◆ Exercise aim:
Read through the data and report every line in which the word "histopathology" occurs.

(Data section begins)

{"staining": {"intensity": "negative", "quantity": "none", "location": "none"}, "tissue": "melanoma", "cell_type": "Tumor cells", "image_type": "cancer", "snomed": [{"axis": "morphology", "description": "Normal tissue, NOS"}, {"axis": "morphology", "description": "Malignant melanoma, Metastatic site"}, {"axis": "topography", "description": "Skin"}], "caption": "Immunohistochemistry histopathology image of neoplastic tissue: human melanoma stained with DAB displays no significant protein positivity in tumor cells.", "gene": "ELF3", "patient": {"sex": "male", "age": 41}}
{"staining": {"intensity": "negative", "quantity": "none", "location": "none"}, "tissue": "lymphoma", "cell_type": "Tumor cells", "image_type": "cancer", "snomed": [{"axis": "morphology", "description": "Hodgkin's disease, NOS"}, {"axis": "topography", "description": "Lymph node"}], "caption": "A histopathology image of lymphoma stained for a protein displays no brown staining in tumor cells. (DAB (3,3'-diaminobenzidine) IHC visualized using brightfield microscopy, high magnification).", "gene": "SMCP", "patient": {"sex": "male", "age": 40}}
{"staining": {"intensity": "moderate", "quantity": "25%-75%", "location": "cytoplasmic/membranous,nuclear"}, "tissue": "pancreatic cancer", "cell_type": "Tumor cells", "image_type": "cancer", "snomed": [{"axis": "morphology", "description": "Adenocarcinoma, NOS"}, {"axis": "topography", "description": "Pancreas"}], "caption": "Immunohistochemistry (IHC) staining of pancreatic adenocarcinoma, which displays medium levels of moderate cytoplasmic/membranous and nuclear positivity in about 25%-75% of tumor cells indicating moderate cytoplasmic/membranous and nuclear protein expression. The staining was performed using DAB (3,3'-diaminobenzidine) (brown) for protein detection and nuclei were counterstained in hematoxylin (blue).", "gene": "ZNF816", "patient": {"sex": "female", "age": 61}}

(Data section ends)

◆ Completed exercise:
{"staining": {"intensity": "negative", "quantity": "none", "location": "none"}, "tissue": "melanoma", "cell_type": "Tumor cells", "image_type": "cancer", "snomed": [{"axis": "morphology", "description": "Normal tissue, NOS"}, {"axis": "morphology", "description": "Malignant melanoma, Metastatic site"}, {"axis": "topography", "description": "Skin"}], "caption": "Immunohistochemistry histopathology image of neoplastic tissue: human melanoma stained with DAB displays no significant protein positivity in tumor cells.", "gene": "ELF3", "patient": {"sex": "male", "age": 41}}
{"staining": {"intensity": "negative", "quantity": "none", "location": "none"}, "tissue": "lymphoma", "cell_type": "Tumor cells", "image_type": "cancer", "snomed": [{"axis": "morphology", "description": "Hodgkin's disease, NOS"}, {"axis": "topography", "description": "Lymph node"}], "caption": "A histopathology image of lymphoma stained for a protein displays no brown staining in tumor cells. (DAB (3,3'-diaminobenzidine) IHC visualized using brightfield microscopy, high magnification).", "gene": "SMCP", "patient": {"sex": "male", "age": 40}}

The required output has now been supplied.